As shown in figure 13, with h = 1 the Largest Lyapunov exponent concentrates in the zone nearby to m2 = 101:1 and td = 5:375. As value of h increases, the positive Largest Lyapunov exponent concentrates in the zone of m2 = 101:1 and td values between 2:125 and 3:75. The equation 8 is used to calculate the Largest Lyapunov Exponent of the 100 tests with the third linear system, and the highest was 0:01056 which was obtained with h = 4, m2 = 101:1 and td = 2:125. The phase plane obtained with this values is shown in figure 14 .
In general, changing the parameters values h, td and m2 is possible to identify the transition zones between chaotic and no chaotic behavior. As h increases, the transition point between stable and unstable regions moves away from origin (Figure 7), allowing erratic behavior be more influential in the dynamical feedback system. It is manifested numerically in the increment of Largest Lyapunov exponent. For specific h and td values, the increment of m2 manifests an increment of Largest Lyapunov exponent which represents the chaotic behavior in the system. The influence of delay value td on the Largest Lyapunov exponent in each system was particular; for the first system, the parameters td and h were the more influential while that in second and third system the more influential parameters were h and m2.

□ □ □ □ □ □ □

» **TASK INSTRUCTIONS**
Put this sentence from the extract on Lyapunov exponents into Spanish: "For specific h and td values, the increment of m2 manifests an increment of Largest Lyapunov exponent which represents the chaotic behavior in the system." The lines after this extract on Lyapunov exponents are separate material.

Data records
□ □ □ □ □ □ □

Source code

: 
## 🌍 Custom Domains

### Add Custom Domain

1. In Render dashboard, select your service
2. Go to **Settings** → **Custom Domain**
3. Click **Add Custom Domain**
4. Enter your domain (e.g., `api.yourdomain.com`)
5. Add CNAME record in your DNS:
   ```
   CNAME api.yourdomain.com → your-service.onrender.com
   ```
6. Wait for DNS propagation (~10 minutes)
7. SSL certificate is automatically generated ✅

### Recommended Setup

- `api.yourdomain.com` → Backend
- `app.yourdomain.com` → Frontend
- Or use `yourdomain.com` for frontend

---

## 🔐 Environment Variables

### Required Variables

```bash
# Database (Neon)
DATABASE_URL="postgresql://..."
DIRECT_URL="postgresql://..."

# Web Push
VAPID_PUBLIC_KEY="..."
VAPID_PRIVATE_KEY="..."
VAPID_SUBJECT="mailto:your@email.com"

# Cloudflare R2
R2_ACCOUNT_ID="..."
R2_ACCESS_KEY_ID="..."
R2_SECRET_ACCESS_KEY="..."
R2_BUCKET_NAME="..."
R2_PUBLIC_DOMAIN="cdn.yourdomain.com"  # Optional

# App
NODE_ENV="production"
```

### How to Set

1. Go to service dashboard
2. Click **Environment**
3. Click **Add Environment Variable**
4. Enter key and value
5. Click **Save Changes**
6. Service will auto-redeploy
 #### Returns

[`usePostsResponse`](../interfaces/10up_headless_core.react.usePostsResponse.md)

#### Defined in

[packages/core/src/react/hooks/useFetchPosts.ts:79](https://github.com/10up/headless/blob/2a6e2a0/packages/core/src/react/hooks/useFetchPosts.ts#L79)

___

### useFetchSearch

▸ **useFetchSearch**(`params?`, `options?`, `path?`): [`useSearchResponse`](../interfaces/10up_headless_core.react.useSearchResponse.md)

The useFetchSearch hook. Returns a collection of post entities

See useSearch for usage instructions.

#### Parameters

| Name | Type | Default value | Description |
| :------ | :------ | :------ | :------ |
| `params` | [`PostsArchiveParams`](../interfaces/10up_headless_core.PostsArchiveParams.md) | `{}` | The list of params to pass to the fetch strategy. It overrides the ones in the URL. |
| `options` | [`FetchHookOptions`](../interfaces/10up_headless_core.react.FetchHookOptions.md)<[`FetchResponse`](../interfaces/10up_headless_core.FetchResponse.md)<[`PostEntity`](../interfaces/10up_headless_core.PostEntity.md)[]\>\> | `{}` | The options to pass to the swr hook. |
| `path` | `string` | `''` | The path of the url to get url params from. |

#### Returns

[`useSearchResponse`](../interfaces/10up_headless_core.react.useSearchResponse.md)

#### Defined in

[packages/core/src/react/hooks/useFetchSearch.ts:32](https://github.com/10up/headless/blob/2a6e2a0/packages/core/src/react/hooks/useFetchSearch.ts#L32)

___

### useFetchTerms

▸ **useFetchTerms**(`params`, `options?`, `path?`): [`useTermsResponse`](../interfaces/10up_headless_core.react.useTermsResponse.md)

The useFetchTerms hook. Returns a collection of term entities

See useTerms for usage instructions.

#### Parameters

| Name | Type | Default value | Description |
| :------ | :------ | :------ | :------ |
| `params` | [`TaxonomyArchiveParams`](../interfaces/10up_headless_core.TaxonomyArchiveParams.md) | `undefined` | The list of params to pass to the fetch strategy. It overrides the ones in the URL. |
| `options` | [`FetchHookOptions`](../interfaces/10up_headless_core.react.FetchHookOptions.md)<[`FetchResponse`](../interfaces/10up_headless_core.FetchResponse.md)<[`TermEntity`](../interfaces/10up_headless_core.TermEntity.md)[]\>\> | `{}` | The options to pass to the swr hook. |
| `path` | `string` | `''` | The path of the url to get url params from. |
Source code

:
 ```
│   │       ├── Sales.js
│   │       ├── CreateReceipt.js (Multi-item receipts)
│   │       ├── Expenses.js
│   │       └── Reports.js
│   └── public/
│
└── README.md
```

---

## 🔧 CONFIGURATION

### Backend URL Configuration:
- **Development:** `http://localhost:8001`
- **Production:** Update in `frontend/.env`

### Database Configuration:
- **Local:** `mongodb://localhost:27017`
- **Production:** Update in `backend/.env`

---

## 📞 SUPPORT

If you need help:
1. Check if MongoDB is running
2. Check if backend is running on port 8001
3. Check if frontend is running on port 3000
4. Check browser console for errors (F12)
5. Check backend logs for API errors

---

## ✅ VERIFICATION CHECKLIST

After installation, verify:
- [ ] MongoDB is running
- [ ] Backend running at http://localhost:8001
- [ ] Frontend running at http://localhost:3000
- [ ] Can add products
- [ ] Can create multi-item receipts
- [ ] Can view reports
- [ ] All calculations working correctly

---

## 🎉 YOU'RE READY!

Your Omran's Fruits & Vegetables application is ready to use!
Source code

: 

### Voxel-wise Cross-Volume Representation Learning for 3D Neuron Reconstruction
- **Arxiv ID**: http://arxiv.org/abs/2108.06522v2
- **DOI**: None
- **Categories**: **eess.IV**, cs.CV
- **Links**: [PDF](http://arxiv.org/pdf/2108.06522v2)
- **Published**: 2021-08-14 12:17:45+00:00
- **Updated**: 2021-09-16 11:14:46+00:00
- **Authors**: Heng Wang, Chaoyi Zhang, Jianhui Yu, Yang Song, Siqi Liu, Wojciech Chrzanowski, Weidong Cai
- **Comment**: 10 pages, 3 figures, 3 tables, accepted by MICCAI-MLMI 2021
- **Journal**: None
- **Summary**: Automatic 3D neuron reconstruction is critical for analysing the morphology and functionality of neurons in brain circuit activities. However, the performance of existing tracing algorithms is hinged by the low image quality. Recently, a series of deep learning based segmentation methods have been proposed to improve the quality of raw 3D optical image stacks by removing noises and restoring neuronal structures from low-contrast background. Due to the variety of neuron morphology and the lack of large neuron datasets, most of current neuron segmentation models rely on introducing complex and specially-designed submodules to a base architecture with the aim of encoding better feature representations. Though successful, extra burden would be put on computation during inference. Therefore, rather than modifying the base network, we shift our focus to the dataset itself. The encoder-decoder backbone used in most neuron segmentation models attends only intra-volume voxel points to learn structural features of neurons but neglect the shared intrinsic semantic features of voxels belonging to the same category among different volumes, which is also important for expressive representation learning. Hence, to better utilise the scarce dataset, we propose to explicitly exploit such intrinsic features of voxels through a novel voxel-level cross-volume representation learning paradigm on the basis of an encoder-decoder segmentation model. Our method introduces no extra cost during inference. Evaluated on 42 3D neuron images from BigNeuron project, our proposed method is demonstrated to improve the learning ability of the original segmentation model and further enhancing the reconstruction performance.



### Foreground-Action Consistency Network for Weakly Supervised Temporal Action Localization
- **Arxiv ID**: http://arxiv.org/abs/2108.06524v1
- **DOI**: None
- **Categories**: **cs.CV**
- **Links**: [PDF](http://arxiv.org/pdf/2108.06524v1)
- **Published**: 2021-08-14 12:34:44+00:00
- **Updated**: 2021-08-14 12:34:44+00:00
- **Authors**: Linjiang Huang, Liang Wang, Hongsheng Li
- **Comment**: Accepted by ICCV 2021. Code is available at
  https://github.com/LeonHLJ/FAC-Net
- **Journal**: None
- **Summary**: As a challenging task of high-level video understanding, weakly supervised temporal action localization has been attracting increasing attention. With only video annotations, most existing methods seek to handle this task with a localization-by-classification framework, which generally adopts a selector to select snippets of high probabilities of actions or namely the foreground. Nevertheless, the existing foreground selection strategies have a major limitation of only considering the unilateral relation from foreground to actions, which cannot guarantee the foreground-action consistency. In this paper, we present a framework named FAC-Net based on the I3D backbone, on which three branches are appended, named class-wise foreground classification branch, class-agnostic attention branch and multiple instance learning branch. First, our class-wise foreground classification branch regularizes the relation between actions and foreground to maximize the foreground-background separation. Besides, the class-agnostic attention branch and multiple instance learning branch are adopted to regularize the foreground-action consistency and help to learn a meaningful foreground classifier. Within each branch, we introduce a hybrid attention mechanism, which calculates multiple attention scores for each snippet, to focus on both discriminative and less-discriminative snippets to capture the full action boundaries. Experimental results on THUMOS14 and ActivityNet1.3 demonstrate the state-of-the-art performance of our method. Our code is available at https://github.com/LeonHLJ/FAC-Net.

□ □ □ □ □ □ □

» **OUTPUT OF THE EXERCISE**
Para valores específicos de h y td, el incremento de m2 manifiesta un incremento del mayor exponente de Lyapunov, lo cual representa el comportamiento caótico en el sistema.